Davanın açıldığı tarihte ihtiyacın var olması yeterli olmayıp dava sona erinceye kadar da söz konusu bu ihtiyaç devam etmelidir. Davanın devamı sırasında ihtiyacın ortadan kalkması halinde davanın reddi gerekir. Kiralananın dava sırasında satılması sürekli ve gerçek bir ihtiyaç olmadığını ortaya koyan örneklerden biridir. Yahut da geçici konaklama ihtiyaçları için kiracının tahliyesinin istenmesi de ihtiyacın sürekli olmadığı anlamına gelmektedir.
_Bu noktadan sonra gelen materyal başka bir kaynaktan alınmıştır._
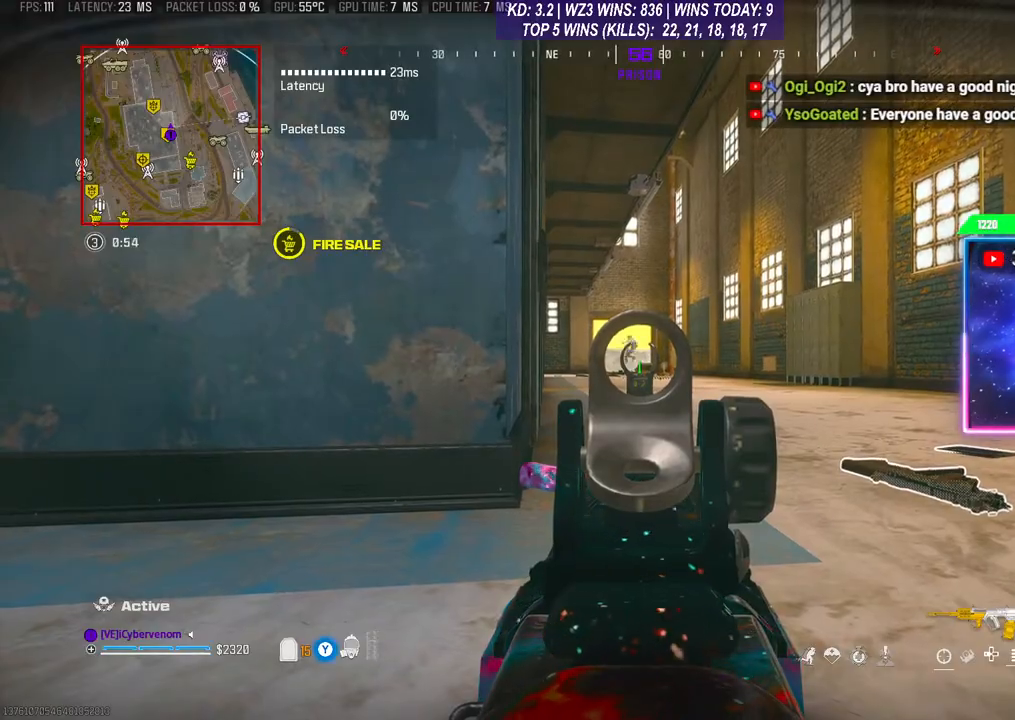
{"buttons": ["L2", "R2"], "left_stick": "center", "right_stick": "down-left", "events": [[300, "right_stick", "left"], [400, "R2", "down"], [400, "right_stick", "center"], [467, "right_stick", "down-left"]]}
İhtiyaç sebebiyle kiracının tahliyesi davalarında "ihtiyaç" dava dosyasındaki olayın özelliklerine göre hakim tarafından değerlendirilmektedir. Nitekim kanunda genel geçer bir "ihtiyaç" tanımlaması yapılmamıştır. İhtiyaç kavramının sınırları, mahkeme kararları ile ortaya konulmaktadır. Bu sebeple, ihtiyaç sebebiyle kiracının tahliyesi davalarında; davacı kiraya veren vekili ihtiyacın gerçek, samimi ve sürekli bir ihtiyaç olduğunu ispatlamaya çalışırken, davalı kiracı vekili ise tam aksi yönde olarak davacının ihtiyacının gerçek olmadığını, sürekli olmadığını yahut samimi olmadığını savunur.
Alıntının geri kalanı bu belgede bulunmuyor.